As the sun began to dip near the horizon, Belle and Sebastian took the stage to play the entirety of their 1996 album If You’re Feeling Sinister. From the very first track, the much loved “Stars of Track and Field,” it was evident how significant the album was to the attendees of the festival. The classic album has become a staple in the indie rock world over the past two decades and the memories that so many people have tied to those songs was evident as they sang along emphatically. Dozens of couples gazed at each other during the emotive “Fox in the Snow,” and the jaunty chorus of the title track “If You’re Feeling Sinister” was echoed enthusiastically. The encore showcased a different side of Belle and Sebastian’s musicality. Band leader Stuart Murdoch ditched his guitar and donned a fedora and the set took on a much more lighthearted tone. The encore began with the danceable “Party Line” which featured Murdoch playfully jumping around the stage, climbing atop instruments and engaging with the audience. During their final track, “The Blues Are Still Blue,” Murdoch made use of the catwalk that cut through the audience and performed much of the track from a platform in the center of the audience.

Belle & Sebastian

Closing out the night was a special 60th anniversary set from The Isley Brothers. The presence of the iconic group on the festival lineup was a pleasant surprise for many. Lead singer Ronald Isley acted as a sort of guide throughout the show, sharing stories and giving the crowd a slice of context to grasp on to.
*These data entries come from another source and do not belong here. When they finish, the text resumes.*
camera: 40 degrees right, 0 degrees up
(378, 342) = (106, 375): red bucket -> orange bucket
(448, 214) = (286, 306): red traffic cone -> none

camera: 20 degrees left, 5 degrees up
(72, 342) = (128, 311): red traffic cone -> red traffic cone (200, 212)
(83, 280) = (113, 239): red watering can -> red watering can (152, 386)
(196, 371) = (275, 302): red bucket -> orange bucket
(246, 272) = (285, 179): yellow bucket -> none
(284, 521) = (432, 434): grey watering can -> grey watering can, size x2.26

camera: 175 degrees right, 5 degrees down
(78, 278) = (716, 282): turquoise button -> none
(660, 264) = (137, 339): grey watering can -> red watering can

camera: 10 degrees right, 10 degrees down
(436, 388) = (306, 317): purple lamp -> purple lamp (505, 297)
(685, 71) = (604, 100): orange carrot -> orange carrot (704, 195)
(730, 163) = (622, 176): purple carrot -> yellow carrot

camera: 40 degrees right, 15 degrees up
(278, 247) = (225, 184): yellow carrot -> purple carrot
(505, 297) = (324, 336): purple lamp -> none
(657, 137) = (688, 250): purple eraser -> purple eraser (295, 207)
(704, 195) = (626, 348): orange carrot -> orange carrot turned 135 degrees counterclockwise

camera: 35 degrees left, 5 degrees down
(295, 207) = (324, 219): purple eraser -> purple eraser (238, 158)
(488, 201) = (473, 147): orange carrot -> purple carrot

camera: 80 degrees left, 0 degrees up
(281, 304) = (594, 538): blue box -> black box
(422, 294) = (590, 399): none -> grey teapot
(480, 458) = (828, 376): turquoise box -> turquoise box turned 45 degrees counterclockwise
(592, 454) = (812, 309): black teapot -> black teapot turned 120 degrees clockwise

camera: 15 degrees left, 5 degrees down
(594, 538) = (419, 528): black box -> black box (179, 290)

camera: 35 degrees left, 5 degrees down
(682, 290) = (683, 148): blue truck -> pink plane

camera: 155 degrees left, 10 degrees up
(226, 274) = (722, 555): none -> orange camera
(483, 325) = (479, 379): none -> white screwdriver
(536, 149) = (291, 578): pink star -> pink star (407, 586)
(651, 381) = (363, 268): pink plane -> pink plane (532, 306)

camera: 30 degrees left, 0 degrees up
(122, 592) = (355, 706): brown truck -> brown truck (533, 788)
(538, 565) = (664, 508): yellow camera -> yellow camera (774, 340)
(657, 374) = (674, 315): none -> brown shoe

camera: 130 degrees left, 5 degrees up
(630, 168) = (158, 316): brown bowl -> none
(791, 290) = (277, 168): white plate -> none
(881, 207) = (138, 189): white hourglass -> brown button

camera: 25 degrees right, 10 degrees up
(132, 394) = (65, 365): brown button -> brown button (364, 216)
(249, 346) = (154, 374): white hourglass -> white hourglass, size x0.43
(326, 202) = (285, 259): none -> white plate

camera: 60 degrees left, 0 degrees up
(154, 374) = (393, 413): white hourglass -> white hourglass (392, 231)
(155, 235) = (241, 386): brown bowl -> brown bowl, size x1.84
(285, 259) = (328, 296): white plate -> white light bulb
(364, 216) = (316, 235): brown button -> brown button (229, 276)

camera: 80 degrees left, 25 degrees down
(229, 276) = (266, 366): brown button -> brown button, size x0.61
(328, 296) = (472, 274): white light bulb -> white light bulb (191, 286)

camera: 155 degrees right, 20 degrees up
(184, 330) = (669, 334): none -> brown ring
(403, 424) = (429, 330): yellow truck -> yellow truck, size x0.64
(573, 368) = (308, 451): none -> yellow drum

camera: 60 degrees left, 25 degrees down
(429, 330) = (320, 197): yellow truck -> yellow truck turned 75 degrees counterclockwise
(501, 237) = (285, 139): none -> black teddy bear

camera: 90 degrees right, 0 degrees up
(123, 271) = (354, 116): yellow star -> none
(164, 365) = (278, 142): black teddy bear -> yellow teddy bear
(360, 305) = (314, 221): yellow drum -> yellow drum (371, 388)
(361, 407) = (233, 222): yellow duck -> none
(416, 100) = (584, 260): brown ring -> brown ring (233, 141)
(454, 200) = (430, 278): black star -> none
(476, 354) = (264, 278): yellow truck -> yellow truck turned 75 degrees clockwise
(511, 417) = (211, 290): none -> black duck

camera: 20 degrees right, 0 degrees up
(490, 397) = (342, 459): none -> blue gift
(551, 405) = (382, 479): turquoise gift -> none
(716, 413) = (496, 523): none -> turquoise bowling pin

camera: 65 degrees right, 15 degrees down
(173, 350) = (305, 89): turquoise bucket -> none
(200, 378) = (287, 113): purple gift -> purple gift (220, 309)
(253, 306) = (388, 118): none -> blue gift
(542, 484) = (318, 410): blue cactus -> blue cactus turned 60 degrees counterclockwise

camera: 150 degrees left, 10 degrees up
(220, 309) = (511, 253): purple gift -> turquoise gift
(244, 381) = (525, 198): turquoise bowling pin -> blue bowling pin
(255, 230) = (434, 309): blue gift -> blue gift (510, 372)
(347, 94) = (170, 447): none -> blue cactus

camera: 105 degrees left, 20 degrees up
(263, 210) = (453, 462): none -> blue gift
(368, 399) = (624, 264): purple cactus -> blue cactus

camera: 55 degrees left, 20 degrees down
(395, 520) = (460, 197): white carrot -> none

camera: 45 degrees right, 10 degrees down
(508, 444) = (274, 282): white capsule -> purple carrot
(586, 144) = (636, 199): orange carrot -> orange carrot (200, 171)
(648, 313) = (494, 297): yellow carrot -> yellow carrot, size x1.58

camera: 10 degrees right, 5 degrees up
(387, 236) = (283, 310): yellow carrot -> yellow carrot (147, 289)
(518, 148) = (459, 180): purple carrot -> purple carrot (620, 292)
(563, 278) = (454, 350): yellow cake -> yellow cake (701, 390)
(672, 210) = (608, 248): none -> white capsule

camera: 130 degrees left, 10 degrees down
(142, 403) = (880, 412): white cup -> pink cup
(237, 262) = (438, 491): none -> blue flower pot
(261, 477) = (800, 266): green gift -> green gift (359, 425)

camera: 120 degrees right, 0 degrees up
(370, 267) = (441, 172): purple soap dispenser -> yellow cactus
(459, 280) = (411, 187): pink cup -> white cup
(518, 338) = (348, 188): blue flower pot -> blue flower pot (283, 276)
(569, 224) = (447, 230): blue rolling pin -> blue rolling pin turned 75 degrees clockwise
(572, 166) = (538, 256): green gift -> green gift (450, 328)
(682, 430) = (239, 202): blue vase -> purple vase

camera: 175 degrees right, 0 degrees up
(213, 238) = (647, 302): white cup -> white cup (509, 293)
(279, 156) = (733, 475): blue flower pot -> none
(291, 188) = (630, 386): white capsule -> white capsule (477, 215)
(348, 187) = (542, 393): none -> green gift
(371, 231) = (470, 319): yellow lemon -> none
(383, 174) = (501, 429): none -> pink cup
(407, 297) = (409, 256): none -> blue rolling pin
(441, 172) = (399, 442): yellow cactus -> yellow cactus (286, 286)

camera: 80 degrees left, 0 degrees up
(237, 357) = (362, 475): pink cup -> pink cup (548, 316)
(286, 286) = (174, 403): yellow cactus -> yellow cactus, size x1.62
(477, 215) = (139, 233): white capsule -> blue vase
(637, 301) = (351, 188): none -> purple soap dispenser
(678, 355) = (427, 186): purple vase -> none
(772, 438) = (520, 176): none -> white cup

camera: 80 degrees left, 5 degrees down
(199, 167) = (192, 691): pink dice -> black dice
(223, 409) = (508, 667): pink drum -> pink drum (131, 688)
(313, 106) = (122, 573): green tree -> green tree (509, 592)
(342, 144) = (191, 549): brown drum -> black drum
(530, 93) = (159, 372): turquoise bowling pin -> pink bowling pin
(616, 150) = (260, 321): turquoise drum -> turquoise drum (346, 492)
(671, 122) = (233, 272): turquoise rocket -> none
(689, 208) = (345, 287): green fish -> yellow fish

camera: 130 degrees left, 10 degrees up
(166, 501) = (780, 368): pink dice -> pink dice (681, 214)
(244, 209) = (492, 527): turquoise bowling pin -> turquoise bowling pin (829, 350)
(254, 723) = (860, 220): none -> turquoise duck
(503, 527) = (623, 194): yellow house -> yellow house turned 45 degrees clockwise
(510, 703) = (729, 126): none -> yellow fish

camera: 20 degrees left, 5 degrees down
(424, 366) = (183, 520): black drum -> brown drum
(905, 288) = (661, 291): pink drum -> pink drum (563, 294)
Throughout the set, there were many moving moments, with songs dedicated to the late Aretha Franklin, Whitney Houston, and Prince. At one point, someone in the crowd shouted, “This is church!” The sounds of The Isley Brothers have permeated music culture for the past six decades in a way few others have. Even for someone who had never heard the name “Isley” in their life, they provided an hour and a half of familiar music. From ubiquitous hits like, “Summer Breeze,” “Shout,” and “It’s Your Thing,” to guitar riffs that have since been sampled many times. According to whosampledwho.com, The Isley Brothers’ music has been sampled in over 800 songs ranging from Thundercat to Mac Miller to J Dilla. The gratitude of the smiling audience was palpable as the historic group shared their classic jams. Nearing the end of the set, guitarist Ernie Isley took an extended solo, flexing the guitar playing chops that have been honed and praised for so many years. He strummed chords with his teeth and breezed through complicated melodies behind his back, all met with the appropriate cheers and shouts from the awestruck crowd. The group concluded their set with “Shout,” complete with enthused jumping from the backup dancers on stage. With a gracious bow, the ensemble walked off for the night and the second day of the festival came to an end.